COMPLÉTEZ LA SUITE -
**1)** Relevez, dans l'ordre de leur première apparition, tous les noms de villes cités dans le texte sur le réseau du Midi.
**2)** Recopiez fidèlement le passage du texte sur le réseau du Midi qui va de « Les banquiers visionnaires » jusqu'à « constitue son territoire. », ces deux segments inclus.

TEXTE DE L'EXERCICE -
════
1852 : les ambitions du réseau du Midi.

Lorsque les banquiers Émile et Isaac Pereire, initiateurs du réseau du Midi, relancent, en 1852, le projet de la ligne de Bordeaux à Sète, ils ont en arrière-plan un grand projet : la constitution d’un grand réseau englobant, dans son territoire, ce que l’on appellerait aujourd’hui « le grand Sud-ouest » pour ne pas dire l’« Occitanie ».  Ils ne réaliseront jamais que le seul réseau ferré du Midi avec les tronçons Bordeaux-Toulouse et Toulouse-Sète ouverts en 1857, constituant ainsi la compagnie du Midi à partir de sa dorsale Bordeaux-Sète voulue par les banquiers Pereire, complétée par des embranchements de Bordeaux à Bayonne et de Narbonne à Perpignan (1858). Sète restera un bastion PLM et une frontière infranchissable et délimitera, jusqu’à la création de la SNCF, les réseaux du PLM et du Midi.

Les banquiers visionnaires Emile et Isaac Pereire, hardis fondateurs de la Cie des chemins de fer du Midi. Ils rachètent même le Canal du Midi pour mieux éliminer toute concurrence possible… Ils auront à lutter contre le PLM quand ils voudront étendre leur empire au-delà de Sète.
Une locomotive type 120 pour trains rapides, sur le réseau du Midi, sous le Second Empire.

1853-1861 : le PLM se constitue son territoire.
════
DONNÉES FOURNIES -
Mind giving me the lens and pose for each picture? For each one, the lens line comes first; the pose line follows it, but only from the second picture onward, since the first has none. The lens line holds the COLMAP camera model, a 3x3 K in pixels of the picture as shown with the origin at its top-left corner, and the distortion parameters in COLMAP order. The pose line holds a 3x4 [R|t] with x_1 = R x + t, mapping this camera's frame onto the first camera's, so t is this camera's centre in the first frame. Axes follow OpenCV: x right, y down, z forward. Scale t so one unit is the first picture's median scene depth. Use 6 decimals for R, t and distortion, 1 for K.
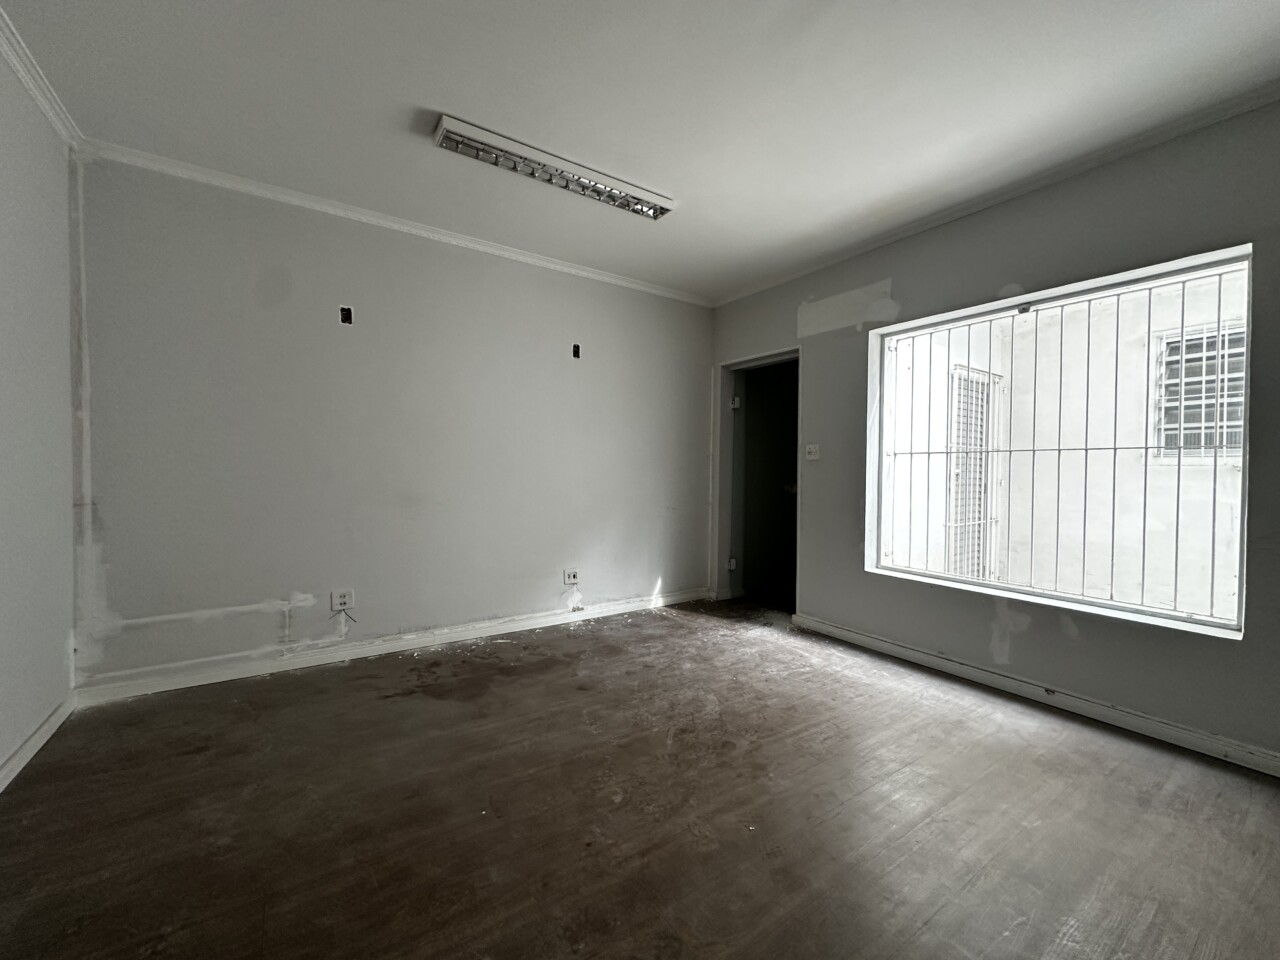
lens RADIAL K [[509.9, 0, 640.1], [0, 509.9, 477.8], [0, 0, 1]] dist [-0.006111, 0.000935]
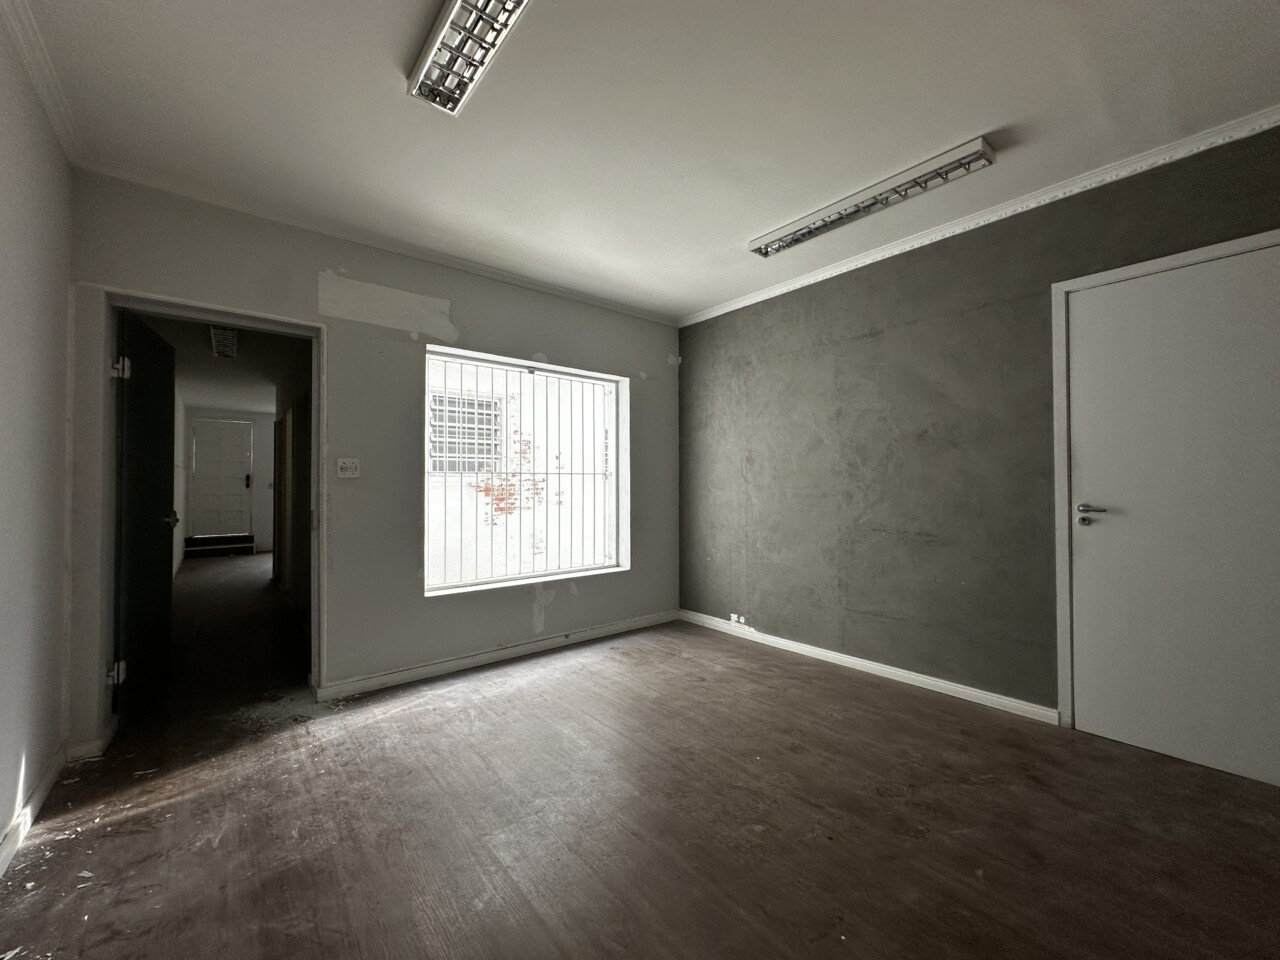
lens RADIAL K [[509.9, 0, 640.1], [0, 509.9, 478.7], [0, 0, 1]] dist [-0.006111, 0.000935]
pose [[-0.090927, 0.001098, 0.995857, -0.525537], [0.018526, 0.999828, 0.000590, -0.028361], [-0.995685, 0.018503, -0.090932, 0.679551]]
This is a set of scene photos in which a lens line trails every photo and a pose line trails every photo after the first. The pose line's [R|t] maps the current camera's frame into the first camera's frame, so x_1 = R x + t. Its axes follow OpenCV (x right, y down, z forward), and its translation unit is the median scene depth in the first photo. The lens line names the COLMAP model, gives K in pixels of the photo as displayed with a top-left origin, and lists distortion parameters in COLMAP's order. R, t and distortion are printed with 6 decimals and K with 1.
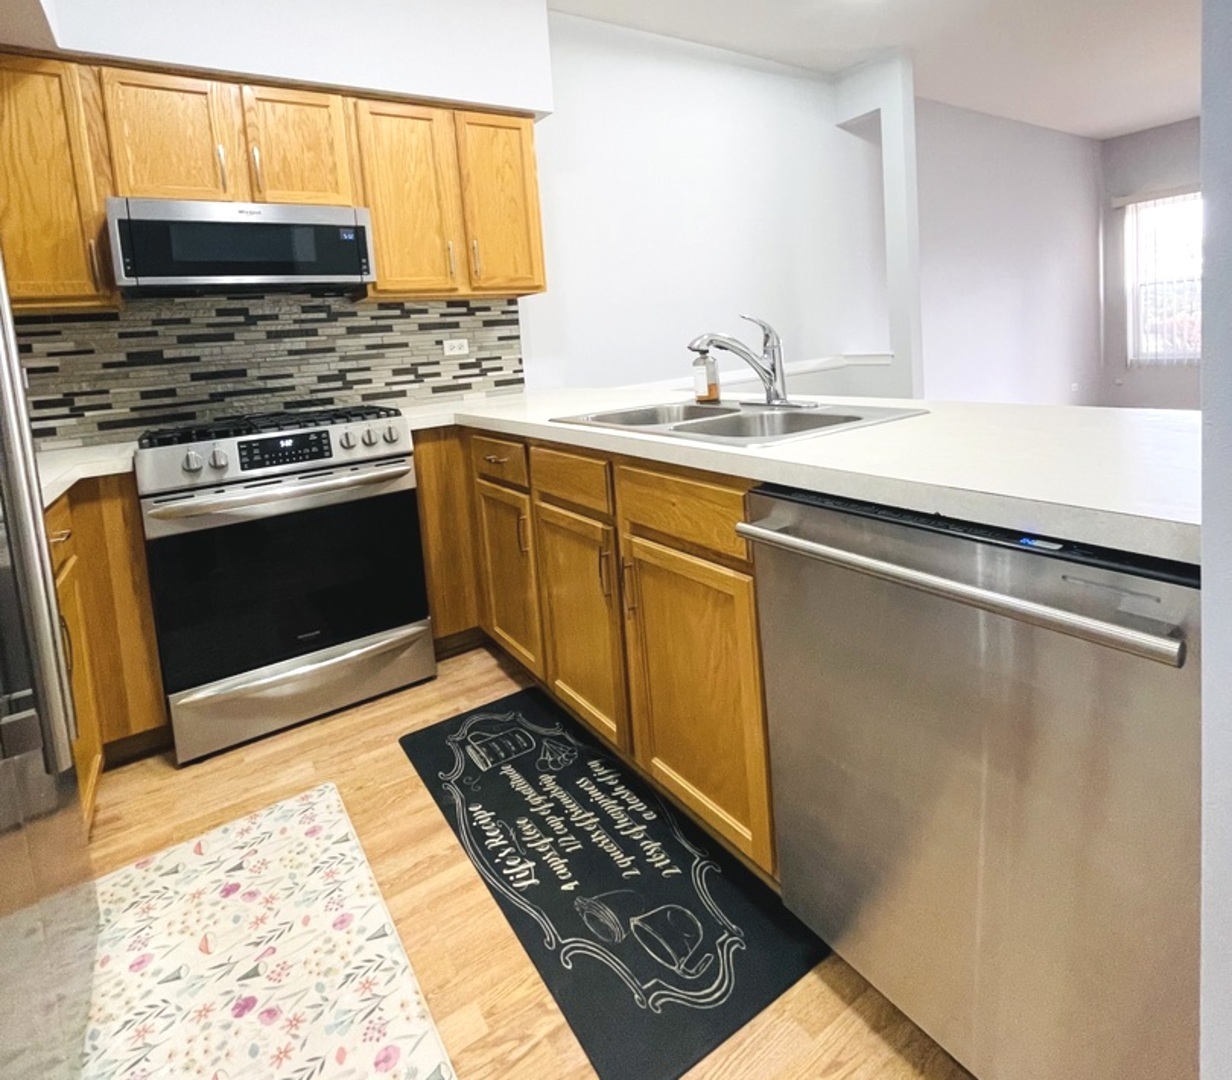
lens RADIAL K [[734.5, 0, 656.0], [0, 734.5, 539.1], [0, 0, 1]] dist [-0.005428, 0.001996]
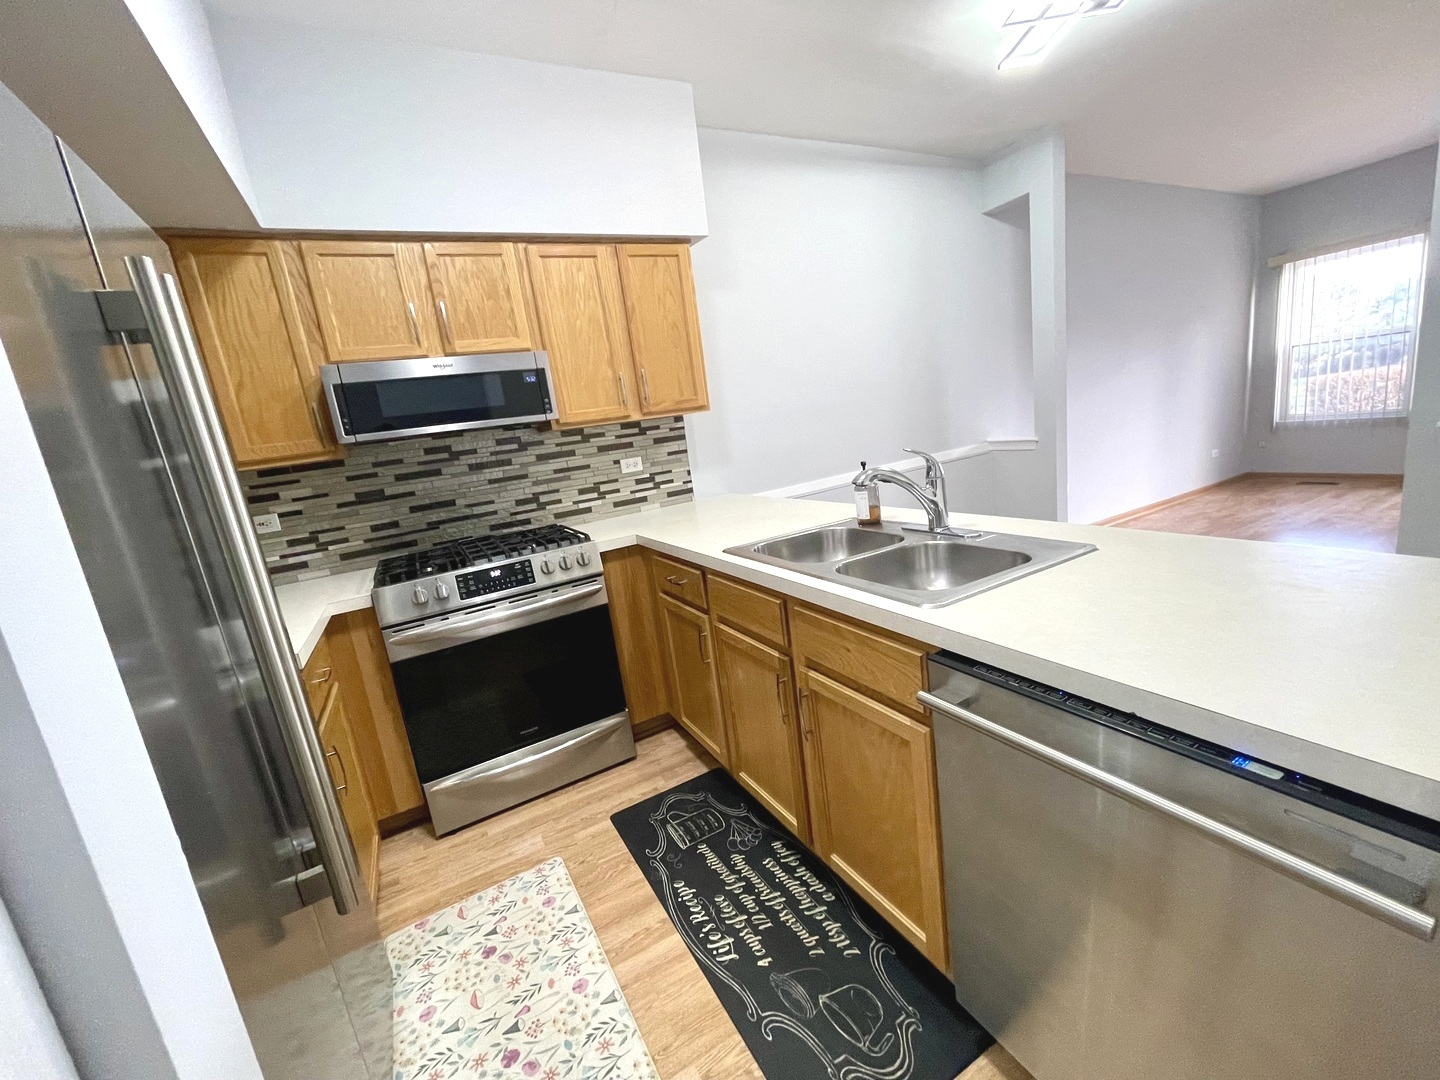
════
RÉPONSES PAR POINT -
**1)** Bordeaux, Sète, Toulouse, Bayonne, Narbonne, Perpignan

**2)**
Les banquiers visionnaires Emile et Isaac Pereire, hardis fondateurs de la Cie des chemins de fer du Midi. Ils rachètent même le Canal du Midi pour mieux éliminer toute concurrence possible… Ils auront à lutter contre le PLM quand ils voudront étendre leur empire au-delà de Sète.
Une locomotive type 120 pour trains rapides, sur le réseau du Midi, sous le Second Empire.

1853-1861 : le PLM se constitue son territoire.